**THE TASK**
When a line in the entries below contains the word "pixels", copy that line.

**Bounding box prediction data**

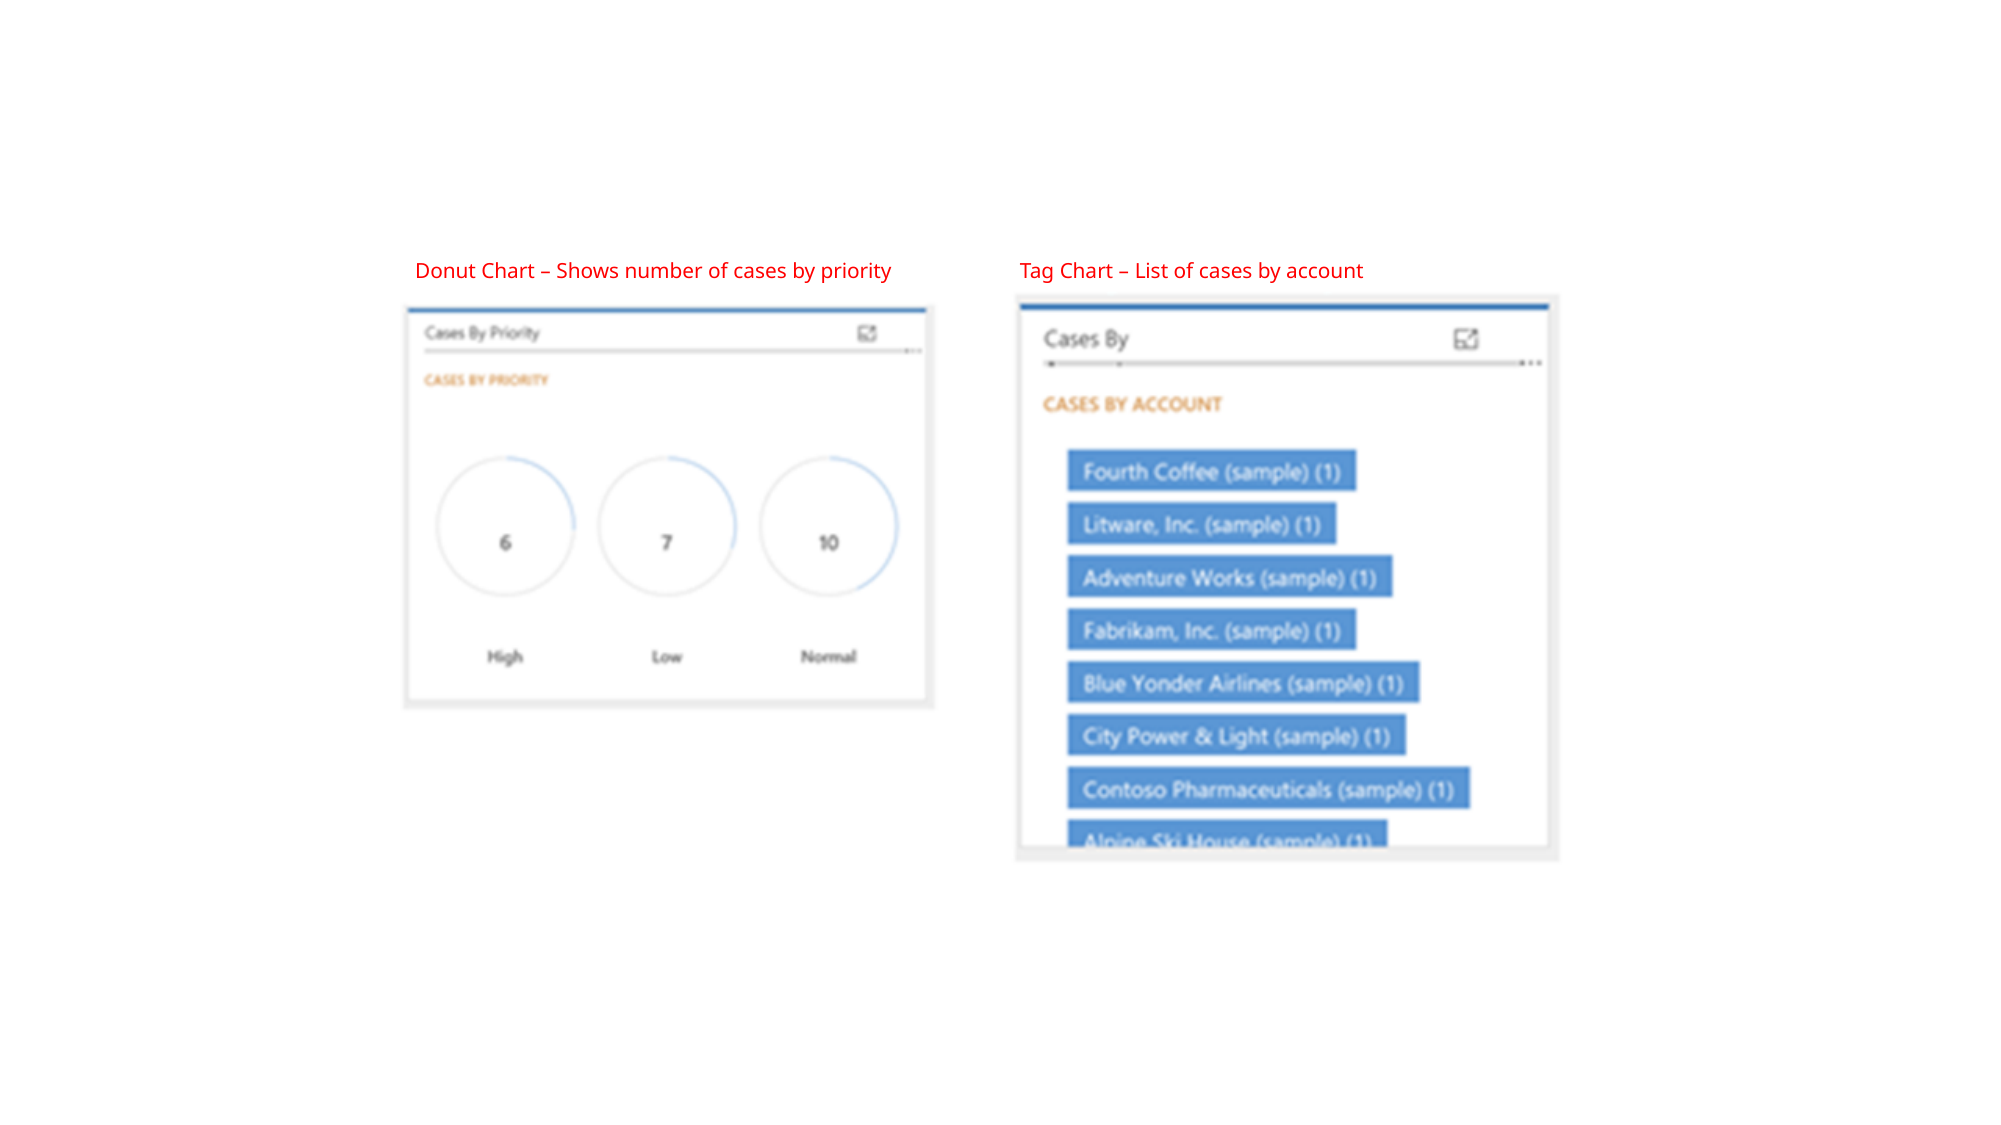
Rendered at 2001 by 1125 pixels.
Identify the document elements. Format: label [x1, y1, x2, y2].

picture [382, 250, 1569, 875]
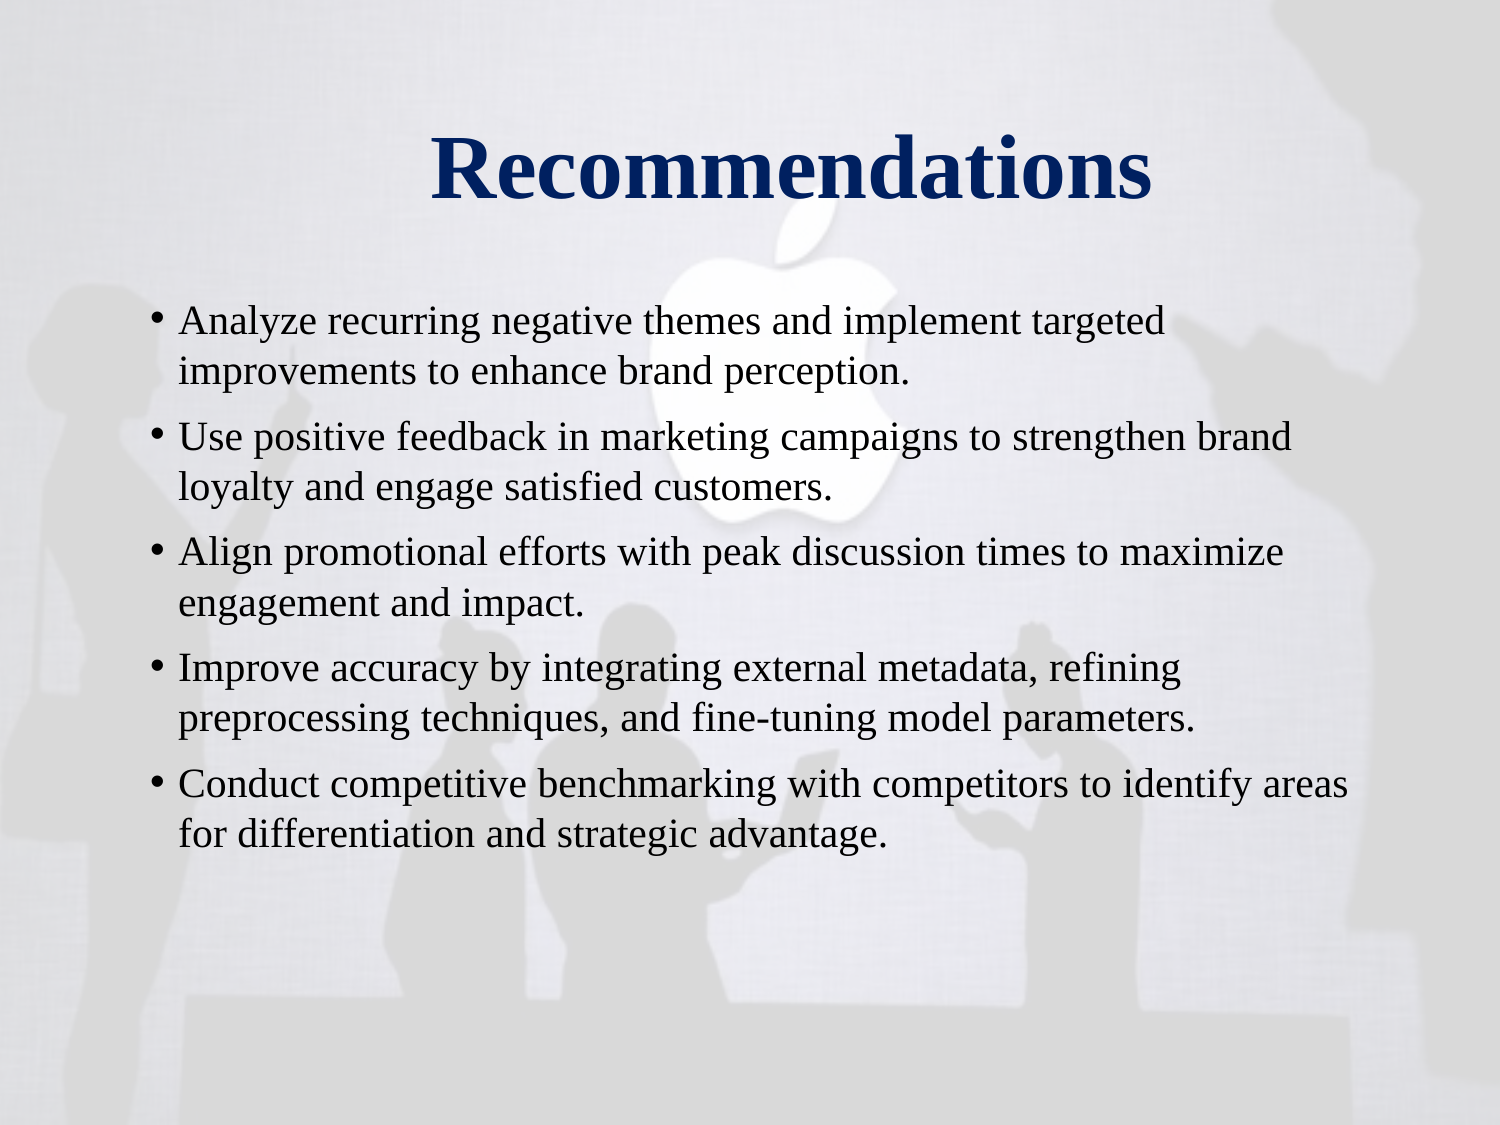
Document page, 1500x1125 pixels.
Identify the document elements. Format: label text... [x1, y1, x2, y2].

**REPLY**
Rendered at 2001 by 1125 pixels.
Document page, 1500x1125 pixels.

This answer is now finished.